Don O'Connor

Personal information
- Full name: Donald Frederick Gregory O'Connor
- Born: 20 July 1958 (age 68) Gilgandra, New South Wales, Australia
- Batting: Left-handed
- Bowling: Right-arm off break

Domestic team information
- 1989/90: Tasmania
- 1983/84–1987/88: South Australia

Career statistics
| Competition | First-class | List A |
| Matches | 35 | 19 |
| Runs scored | 1,806 | 436 |
| Batting average | 35.41 | 36.33 |
| 100s/50s | 2/14 | –/2 |
| Top score | 120 | 96* |
| Balls bowled | 121 | – |
| Wickets | 2 | – |
| Bowling average | 48.50 | – |
| 5 wickets in innings | – | – |
| 10 wickets in match | – | – |
| Best bowling | 1/2 | – |
| Catches/stumpings | 20/– | 15/– |
- Source: Cricinfo, 2 January 2011

= Don O'Connor =

Australian cricketer (born 1958)

Donald O'Connor (born 1958, Gilgandra, New South Wales) is an Australian cricketer who played first class cricket for Tasmania and South Australia. He was a talented left-handed batsman, who played interstate cricket from 1981 until 1990.
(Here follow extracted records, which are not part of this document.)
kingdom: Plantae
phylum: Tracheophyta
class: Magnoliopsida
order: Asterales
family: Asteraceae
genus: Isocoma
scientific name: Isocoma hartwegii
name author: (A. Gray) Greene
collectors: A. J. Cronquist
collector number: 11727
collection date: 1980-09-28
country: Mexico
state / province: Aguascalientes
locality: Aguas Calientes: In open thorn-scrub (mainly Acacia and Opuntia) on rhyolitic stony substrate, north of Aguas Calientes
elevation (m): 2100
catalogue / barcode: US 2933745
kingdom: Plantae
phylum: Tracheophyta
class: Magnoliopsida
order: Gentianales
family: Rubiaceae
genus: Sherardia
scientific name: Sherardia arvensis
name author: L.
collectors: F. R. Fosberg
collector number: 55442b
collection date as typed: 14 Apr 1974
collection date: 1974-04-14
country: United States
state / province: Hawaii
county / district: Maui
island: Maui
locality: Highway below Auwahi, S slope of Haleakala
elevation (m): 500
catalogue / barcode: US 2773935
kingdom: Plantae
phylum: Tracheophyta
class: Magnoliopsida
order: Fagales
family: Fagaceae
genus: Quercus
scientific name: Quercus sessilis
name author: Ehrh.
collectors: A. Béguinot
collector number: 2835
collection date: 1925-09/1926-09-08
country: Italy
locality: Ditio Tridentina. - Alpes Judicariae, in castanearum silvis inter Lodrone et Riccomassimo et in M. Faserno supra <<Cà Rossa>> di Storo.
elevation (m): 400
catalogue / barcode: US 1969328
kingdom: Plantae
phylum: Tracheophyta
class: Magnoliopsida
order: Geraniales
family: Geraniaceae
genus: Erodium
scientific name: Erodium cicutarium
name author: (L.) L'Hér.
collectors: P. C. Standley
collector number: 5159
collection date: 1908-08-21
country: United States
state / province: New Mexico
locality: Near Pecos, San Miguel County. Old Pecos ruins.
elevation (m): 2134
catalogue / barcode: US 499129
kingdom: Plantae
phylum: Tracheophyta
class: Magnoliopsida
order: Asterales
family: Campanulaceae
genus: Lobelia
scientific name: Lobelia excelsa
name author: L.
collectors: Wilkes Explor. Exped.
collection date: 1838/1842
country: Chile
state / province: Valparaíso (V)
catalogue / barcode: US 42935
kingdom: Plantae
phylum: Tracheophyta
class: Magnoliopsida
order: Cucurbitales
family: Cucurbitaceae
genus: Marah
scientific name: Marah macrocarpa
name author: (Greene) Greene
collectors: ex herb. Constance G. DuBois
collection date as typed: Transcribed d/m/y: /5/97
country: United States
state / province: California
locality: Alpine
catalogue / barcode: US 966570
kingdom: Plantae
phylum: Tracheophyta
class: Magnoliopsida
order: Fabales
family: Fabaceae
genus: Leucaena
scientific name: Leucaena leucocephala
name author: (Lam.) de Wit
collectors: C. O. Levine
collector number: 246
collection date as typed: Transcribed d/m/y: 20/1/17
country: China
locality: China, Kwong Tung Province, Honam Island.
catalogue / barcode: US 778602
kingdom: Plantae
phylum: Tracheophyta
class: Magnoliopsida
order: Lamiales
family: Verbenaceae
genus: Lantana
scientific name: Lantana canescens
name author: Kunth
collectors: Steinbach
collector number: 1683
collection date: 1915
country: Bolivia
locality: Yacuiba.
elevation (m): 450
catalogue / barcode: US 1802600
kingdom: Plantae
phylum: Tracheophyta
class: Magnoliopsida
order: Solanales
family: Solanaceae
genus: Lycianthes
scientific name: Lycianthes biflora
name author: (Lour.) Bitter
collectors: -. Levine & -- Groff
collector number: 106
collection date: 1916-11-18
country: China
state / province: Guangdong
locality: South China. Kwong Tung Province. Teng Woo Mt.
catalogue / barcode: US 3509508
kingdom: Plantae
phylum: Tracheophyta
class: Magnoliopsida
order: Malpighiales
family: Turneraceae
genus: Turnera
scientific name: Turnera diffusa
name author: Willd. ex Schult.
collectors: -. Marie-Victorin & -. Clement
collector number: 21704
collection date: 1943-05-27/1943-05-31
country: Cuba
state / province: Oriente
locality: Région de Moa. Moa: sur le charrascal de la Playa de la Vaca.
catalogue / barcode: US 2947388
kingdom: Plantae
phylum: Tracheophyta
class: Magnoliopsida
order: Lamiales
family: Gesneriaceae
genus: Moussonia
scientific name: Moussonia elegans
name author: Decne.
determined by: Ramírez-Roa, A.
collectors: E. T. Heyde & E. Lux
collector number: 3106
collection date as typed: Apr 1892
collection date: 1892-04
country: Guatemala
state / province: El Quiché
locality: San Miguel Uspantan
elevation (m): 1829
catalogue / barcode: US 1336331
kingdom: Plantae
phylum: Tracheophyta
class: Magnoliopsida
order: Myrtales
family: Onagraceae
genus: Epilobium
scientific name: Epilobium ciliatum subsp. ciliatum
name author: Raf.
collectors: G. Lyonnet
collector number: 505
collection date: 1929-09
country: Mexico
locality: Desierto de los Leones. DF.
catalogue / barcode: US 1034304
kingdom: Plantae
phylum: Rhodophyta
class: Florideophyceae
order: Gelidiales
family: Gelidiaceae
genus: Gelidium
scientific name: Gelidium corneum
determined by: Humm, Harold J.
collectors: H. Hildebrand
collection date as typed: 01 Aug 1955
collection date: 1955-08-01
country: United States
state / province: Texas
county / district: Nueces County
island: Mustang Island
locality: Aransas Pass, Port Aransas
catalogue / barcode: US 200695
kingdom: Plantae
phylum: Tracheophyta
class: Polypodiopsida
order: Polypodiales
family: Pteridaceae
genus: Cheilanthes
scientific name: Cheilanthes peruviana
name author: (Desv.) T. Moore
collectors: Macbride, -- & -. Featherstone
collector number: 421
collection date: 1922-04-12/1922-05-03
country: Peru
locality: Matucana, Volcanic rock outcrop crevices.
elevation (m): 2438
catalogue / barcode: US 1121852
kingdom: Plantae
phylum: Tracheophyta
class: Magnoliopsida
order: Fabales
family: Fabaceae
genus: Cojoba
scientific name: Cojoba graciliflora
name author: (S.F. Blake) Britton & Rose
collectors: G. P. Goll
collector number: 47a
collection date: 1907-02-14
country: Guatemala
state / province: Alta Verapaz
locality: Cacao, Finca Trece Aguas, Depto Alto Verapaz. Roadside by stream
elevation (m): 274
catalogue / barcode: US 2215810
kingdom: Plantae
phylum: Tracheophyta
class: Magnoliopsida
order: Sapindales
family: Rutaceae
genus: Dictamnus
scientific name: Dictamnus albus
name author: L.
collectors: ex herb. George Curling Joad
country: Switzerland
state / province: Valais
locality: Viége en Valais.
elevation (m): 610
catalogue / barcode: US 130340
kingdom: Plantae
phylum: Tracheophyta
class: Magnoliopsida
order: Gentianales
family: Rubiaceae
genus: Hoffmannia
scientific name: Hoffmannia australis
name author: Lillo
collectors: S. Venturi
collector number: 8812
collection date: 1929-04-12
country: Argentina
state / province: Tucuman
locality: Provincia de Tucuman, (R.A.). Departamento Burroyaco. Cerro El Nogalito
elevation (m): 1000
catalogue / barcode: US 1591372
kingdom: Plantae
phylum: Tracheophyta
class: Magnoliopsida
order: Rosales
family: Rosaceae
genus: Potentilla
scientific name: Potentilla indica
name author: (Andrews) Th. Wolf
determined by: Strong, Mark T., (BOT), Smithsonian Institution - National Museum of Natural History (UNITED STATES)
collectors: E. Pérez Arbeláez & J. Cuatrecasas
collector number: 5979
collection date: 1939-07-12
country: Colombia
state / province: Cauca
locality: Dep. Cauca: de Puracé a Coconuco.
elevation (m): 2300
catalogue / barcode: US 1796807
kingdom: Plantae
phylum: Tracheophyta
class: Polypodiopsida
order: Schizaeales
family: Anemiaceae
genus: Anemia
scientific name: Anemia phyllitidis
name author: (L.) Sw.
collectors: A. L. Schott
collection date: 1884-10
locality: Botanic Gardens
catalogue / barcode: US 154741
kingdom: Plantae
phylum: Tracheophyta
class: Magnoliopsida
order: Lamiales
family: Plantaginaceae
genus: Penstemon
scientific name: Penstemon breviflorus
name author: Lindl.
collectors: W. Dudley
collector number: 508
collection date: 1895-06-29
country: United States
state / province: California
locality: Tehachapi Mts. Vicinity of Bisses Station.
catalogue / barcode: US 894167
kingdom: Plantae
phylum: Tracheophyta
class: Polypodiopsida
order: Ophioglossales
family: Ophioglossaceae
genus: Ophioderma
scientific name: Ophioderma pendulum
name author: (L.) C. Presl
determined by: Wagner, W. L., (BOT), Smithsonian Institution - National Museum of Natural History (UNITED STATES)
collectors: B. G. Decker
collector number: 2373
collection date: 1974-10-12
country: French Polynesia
O'Connor was raised on a farm outside Gilgandra. He was educated at Gilgandra's St Joseph's Catholic Primary School by the Sisters of St Joseph (the 'black Joeys'). From 1971 to 1974 he attended Gilgandra High School. His cricketing talent showed early during his school years and in high school he was selected in regional representative schoolboy teams.